Top of Data shown

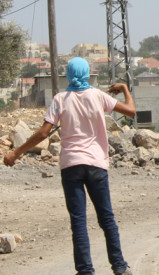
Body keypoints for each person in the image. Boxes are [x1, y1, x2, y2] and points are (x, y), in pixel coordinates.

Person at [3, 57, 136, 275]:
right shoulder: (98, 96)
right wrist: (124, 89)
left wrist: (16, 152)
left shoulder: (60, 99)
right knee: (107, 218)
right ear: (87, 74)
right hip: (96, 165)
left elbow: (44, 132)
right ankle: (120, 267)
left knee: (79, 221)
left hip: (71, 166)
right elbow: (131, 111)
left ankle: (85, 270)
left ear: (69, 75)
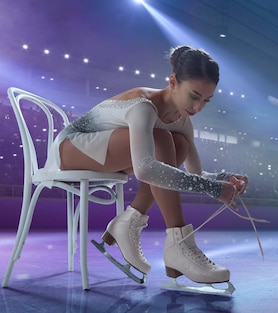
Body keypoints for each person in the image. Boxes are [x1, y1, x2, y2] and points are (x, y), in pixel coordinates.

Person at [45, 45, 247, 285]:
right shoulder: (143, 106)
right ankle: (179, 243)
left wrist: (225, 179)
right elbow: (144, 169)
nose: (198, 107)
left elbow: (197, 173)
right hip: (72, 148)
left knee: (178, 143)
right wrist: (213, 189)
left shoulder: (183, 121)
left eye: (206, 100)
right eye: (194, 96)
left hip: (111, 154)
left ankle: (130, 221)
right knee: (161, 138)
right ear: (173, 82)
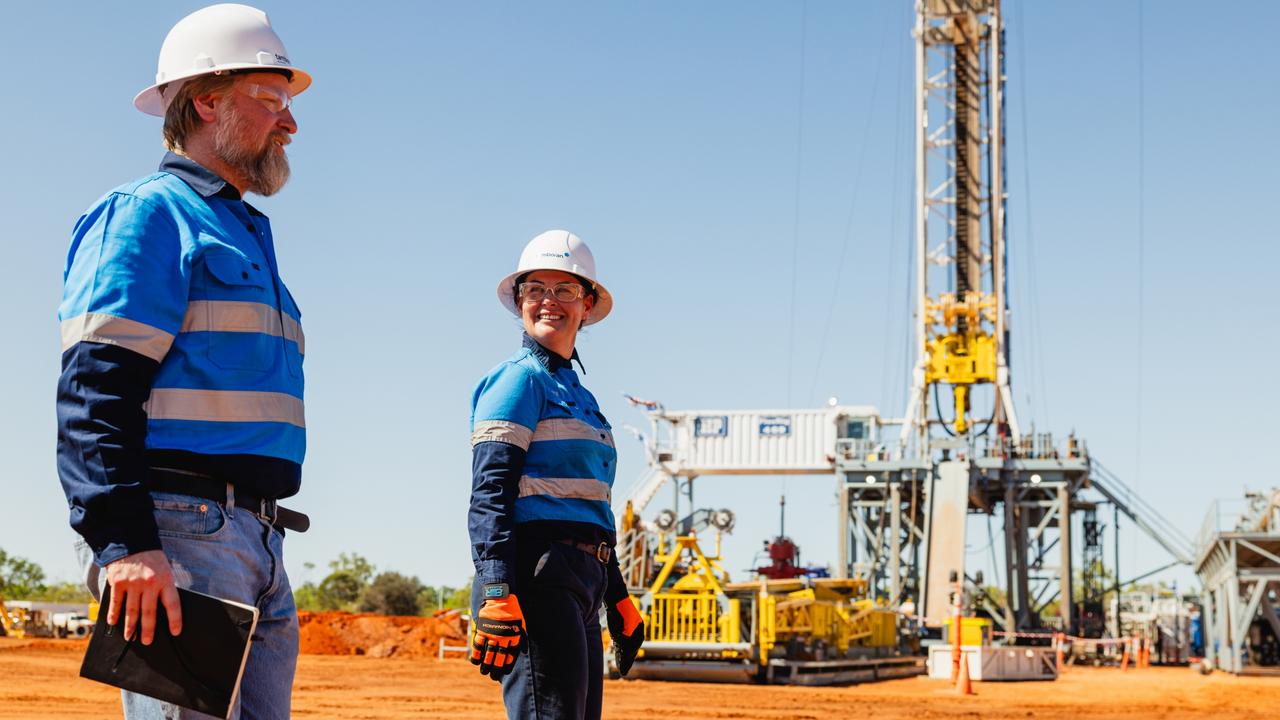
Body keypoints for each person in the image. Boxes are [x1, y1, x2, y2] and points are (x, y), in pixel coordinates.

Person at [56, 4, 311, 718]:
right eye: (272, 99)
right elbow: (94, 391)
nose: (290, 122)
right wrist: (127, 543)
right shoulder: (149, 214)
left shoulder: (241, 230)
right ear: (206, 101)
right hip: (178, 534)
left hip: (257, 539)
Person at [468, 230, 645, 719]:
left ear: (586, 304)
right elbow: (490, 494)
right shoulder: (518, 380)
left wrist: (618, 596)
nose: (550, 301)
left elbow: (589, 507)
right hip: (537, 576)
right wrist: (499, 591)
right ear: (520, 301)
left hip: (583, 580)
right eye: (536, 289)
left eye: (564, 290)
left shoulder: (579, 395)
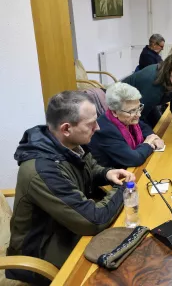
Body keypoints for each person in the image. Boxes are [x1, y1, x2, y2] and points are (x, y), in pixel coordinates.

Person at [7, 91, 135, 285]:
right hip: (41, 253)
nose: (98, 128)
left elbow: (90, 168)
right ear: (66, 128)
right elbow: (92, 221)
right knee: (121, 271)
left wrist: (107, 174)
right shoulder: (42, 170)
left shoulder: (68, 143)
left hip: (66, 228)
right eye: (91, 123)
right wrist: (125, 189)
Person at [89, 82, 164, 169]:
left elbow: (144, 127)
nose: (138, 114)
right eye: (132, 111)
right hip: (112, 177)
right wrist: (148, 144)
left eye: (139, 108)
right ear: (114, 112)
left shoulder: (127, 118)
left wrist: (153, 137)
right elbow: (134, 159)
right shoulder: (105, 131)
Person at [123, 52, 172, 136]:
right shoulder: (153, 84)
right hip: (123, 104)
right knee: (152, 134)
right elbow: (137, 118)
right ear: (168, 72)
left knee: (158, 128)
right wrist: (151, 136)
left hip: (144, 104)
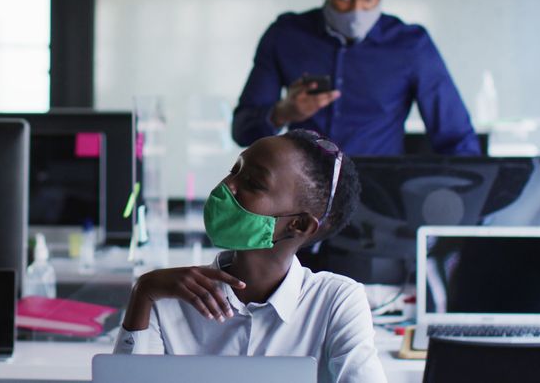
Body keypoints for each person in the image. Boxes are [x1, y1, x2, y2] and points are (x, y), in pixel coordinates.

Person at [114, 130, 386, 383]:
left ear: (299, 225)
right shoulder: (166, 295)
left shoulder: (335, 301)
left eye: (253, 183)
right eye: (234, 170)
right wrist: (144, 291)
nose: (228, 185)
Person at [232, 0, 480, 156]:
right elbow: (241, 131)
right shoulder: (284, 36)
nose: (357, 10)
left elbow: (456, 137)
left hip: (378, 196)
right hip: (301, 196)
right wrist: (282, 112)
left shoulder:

Bottom of Data shown

--- What to do ---
Repeat word for word each line from the one with "nose: (357, 10)" to the end of the records above, inclusive.

--- Output below ---
nose: (357, 10)
left elbow: (456, 137)
left hip: (378, 196)
right hip: (301, 196)
right wrist: (282, 112)
left shoulder:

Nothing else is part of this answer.